Save cash, energy, the planet

The Spokesman-Review

It’s not your imagination: Your electricity bills have been climbing steadily skyward. And as they do, you remember your father’s words: “You think money grows on trees? Turn out the lights!”

With a bit of pruning, that money tree might bloom after all.

What you’re spending

Ever wonder where your money is going? Yes, some is heading down the drain (check your water-heating costs). And you might be surprised how the rest disappears. Real Simple helps you to identify areas where you can save on your energy bill.

Heating and cooling

•Program your thermostat to turn heat down or air conditioning up when you’re out. If your furnace is more than 10 to 15 years old, or your boiler is more than 20 years old, replace it with a model approved by the federal government’s Energy Star program (marked by rating stickers in stores). It will pay for itself in energy savings in five to 10 years.

•Seal your house: Close the fireplace damper; install a timer (available at hardware stores) on the bathroom exhaust fan; seal ductwork.
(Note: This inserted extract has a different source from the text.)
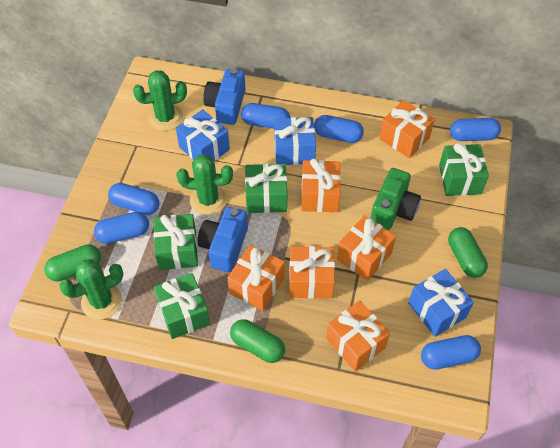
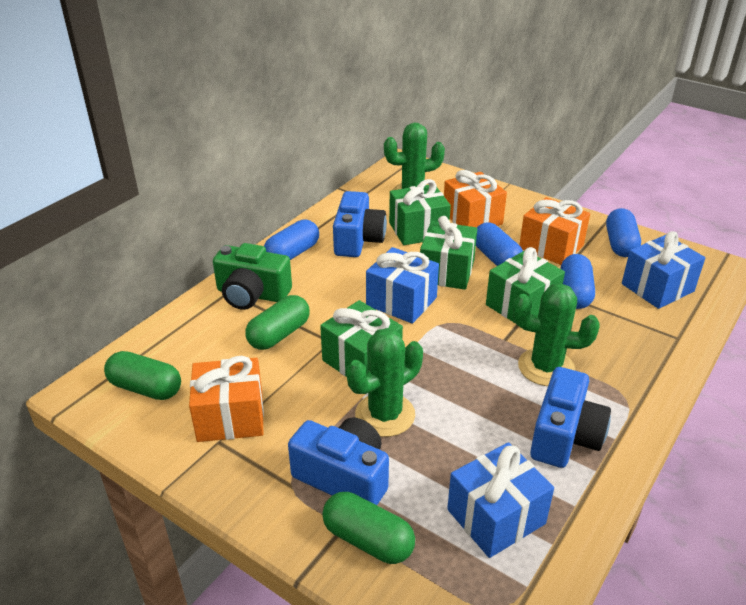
blue camera: 2 -> 3
blue capsule: 6 -> 4
orange gift: 6 -> 3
• Cool your home naturally: Open windows on cool summer nights. Use energy-saving compact fluorescent bulbs. (They emit less heat.) Hang washing out to dry, and grill food outside. Install window awnings. Plant deciduous trees on the east and west sides to shade your house and cool it by as much as 20 F.
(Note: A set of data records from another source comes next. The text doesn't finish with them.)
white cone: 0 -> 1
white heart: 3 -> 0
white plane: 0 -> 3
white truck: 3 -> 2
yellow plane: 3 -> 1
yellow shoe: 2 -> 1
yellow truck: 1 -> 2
•Consider switching to a natural-gas water heater (which uses less than half the energy of an electric one), and turn the setting down to 120 F.

Potential savings: About $500 a year.

Real Simple green point: If one household in 10 bought Energy Star-rated heating and cooling equipment, the change in greenhouse-gas emissions would be equivalent to taking 1.5 million cars off the road.

Lighting

•Replace regular incandescent bulbs and fixtures with Energy Star-qualified compact fluorescent lights, available at most hardware stores. CFLs cast a warmer glow than the cold, harsh fluoros of old. They cost more than regular bulbs, but they use 70 percent less energy, last much longer (10,000 hours, compared with 750), and look just as good.
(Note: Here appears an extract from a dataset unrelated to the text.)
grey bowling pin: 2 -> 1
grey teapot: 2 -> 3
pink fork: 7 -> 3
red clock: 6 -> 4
•Use task lighting. You wouldn’t refrigerate the whole house to keep your food cold, would you?

•Install dimmers on all bulbs to save energy and extend their life. Timers work well for front-door and security-related lights; sensors, which turn on lights only when needed, are ideal for outdoors. Solar-powered outdoor lights ( www.solarilluminations.com has a wide selection) are an energy-free option.

Potential savings: At least $90 a year.

Real Simple green point: If every American home swapped just five incandescent bulb fixtures for Energy Star CFLs, it would keep 1 trillion pounds of greenhouse gases out of the air and save $6.5 billion in energy costs.

Home electronics

•Unplug DVD players and TVs, or plug them all into a power strip that you can switch off. Sixty to 80 percent of the electricity they use is consumed while they’re idle, powering light displays and “instant on” features.

•Unplug “wall warts,” or plugs attached to a black transformer box (like a cell-phone charger). If they are plugged into an outlet, they suck up electricity whether charging another device or not.

• Ideally, unplug or turn off your computer when it’s not in use. If you can’t do this, use its power-saving sleep mode, which uses 60 to 80 percent less energy than full-power mode.

Potential savings: As much as $175 a year.

Real Simple green point: Using power management on your desktop computer could save 900 kilowatt-hours a year. That amounts to 1,500 pounds of carbon dioxide emissions, the equivalent of driving a medium-size car from New York to Salt Lake City.

Appliances

•Replace an old refrigerator. One made before 1993 could be costing $140 a year in electricity. Even refrigerators built between 1993 and 2001 cost about $60 a year to run. A new Energy Star-rated model runs on about $20 worth of electricity. A new $600 refrigerator will last for decades and could pay for itself in less than five years.

•Replace a top-loading washing machine with a front-loader, which generally uses 50 percent less energy and a third less water. With those savings, it will pay for itself in six years and should last for 10.